(another one for Film Score Monthly)
Early in eighth grade, still living off the high of Star Wars and the appearance of The Man From Atlantis as a weekly series, I began to really look forward to seeing Damnation Alley. I’d read about it in Starlog and become totally enamored with the Landmaster. It promised to be the coolest vehicle since Ark II.
After seeing the film, I still loved the Landmaster, but the only other thing that made any sort of lasting impression was the scene featuring the giant cockroaches. I’d already begun to appreciate film music, playing my Star Wars album almost continually and recording the Man From Atlantis theme from the television, but I noticed nothing about Damnation Alley’s score. I might not have even known the name Jerry Goldsmith at that time. Life went on.
When I lived in LA in the late eighties, I always got a secret thrill when I’d come around that corner on the 101 toward Hollywood and see the Landmaster and a couple of hovercrafts from the Logan’s Run series rotting behind a fence.
It never occurred to me to think about the scores that accompanied any of those vehicles on screen.
Years go by. I do not think about Damnation Alley.
Then, a couple of years back, I noticed that the movie was showing up pretty frequently on Fox Movie Classics, so I figured I’d watch it. By then I’d seen message board threads praising the score and lamenting its “lost” status. I watched the movie. I sort of noticed the score this time but mostly noticed how dumb the whole thing was. I still loved the Landmaster, though.

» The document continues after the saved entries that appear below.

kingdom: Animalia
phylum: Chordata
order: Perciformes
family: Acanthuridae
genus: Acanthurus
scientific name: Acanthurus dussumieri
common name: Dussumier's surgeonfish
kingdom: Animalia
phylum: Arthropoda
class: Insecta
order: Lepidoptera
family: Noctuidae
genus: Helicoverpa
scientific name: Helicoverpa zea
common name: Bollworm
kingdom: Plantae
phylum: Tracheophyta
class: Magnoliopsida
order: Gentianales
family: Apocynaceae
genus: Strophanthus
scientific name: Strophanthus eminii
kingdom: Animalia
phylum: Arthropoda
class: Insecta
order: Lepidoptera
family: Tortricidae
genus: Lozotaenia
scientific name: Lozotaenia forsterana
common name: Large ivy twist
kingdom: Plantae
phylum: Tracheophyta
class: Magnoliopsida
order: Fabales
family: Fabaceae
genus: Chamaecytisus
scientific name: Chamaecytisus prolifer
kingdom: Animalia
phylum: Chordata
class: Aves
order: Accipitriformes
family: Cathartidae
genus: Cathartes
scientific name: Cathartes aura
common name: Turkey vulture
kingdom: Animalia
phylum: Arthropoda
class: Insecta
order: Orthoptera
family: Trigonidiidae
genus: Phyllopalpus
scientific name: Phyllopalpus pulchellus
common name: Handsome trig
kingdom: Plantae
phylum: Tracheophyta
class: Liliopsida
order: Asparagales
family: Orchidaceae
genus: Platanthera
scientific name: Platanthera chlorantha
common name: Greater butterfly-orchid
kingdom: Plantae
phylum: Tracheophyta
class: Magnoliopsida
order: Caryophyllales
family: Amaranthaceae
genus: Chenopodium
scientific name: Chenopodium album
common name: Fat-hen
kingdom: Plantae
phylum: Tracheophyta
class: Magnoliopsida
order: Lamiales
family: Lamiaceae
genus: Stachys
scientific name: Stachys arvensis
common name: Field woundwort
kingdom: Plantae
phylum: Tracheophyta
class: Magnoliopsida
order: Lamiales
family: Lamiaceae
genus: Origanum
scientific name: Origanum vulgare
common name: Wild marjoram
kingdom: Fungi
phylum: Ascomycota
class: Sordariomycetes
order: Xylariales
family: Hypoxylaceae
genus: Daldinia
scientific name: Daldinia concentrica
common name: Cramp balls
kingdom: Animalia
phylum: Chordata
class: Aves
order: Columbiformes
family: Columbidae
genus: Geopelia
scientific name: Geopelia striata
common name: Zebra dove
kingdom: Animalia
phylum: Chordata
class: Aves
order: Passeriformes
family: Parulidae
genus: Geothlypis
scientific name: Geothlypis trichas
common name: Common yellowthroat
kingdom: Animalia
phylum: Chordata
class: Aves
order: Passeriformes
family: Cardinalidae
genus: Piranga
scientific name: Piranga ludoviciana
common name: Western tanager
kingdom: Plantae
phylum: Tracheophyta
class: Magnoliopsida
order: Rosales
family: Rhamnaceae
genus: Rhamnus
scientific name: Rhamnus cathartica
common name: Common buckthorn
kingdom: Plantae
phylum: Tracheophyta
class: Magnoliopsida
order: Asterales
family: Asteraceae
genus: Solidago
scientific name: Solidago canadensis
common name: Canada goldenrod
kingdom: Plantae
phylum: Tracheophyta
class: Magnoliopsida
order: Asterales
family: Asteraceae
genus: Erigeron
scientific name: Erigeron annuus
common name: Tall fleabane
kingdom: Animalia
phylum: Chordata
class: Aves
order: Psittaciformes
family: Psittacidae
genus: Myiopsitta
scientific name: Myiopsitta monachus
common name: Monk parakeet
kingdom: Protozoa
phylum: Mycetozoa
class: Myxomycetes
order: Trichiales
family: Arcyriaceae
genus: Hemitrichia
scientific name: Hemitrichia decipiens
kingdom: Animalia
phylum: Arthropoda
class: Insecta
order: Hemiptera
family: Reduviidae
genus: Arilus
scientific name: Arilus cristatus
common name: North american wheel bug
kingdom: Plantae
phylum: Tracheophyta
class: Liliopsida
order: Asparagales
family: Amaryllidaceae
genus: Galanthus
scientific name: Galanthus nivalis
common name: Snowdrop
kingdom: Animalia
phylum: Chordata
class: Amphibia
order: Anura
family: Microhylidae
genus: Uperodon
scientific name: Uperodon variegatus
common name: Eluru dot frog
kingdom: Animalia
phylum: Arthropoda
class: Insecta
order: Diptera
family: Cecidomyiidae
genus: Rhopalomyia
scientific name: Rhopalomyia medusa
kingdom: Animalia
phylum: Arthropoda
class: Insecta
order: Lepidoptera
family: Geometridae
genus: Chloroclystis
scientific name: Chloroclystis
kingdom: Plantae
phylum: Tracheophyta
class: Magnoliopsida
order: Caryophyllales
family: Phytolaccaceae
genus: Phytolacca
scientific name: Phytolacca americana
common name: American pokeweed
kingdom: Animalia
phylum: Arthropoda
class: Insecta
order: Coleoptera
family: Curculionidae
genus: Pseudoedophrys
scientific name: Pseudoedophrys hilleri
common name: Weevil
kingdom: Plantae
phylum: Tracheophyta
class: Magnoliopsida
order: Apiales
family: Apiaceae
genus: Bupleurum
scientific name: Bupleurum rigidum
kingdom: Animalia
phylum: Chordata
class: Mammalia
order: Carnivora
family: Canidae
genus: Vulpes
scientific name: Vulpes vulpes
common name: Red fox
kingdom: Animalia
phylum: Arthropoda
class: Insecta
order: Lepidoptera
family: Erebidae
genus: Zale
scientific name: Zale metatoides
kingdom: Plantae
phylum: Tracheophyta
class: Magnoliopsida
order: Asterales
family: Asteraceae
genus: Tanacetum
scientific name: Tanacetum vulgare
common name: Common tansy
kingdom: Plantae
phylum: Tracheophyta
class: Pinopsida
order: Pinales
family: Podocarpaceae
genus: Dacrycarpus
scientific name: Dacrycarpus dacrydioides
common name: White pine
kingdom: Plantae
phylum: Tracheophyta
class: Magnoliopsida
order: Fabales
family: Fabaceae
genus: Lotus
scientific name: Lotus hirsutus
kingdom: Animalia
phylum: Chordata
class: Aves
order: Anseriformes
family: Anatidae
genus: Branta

Then Varese released the Goldsmith at Fox box and I bit. And now I truly got exposed to the score. And I loved it. It’s a great example of the kind of thing Jerry did so well – creating a soundscape that always complements, often enhances and sometimes transcends the material on screen.
After the typically wonderful main title sequence built on brass fanfares, the score moves to an ingenious cue that sonically creates a post-apocalyptic wasteland. Here you can detect hints of some of the effects that would be employed even more devastatingly in Alien just two years later. Next comes some Goldsmithian bombast as the brass motif gets a real workout. Then the Landmaster is introduced in a suitably heroic fashion with more reference to the main brass motif, ending with some discord that perhaps hints at the troubled journey the travelers will face. Then we get the cockroach attack, one of the film’s most embarrassing sections that nevertheless gets a vicious underscore from Jerry that truly creates a feeling of simultaneous action and terror. It’s been said many times that Goldsmith seemed to be able to score some idealized version of a film in his head rather than what he actually saw on screen, and this entire score is a great example of that. Even the closing cue, with a trumpet-led melody evoking blue skies and a new beginning for the human race, captures the mood and tone of the film better than the actual scene as filmed. The entire nine track score as represented on the disc plays out as a satisfying musical journey on its own, as so many of Goldsmith’s scores do.
Now I can’t speak to any missing tracks, the missing electronic overlays and all that. I haven’t seen the film again since getting the Varese disc so I haven’t been able to compare what’s there with what we got on disc. But I’m more than satisfied. Now when I see a reference to Damnation Alley, instead of just recalling a cheesy film about giant cockroaches and an RV on steroids, I think of another Goldsmith score I absolutely love.
But I still kinda want my own Landmaster.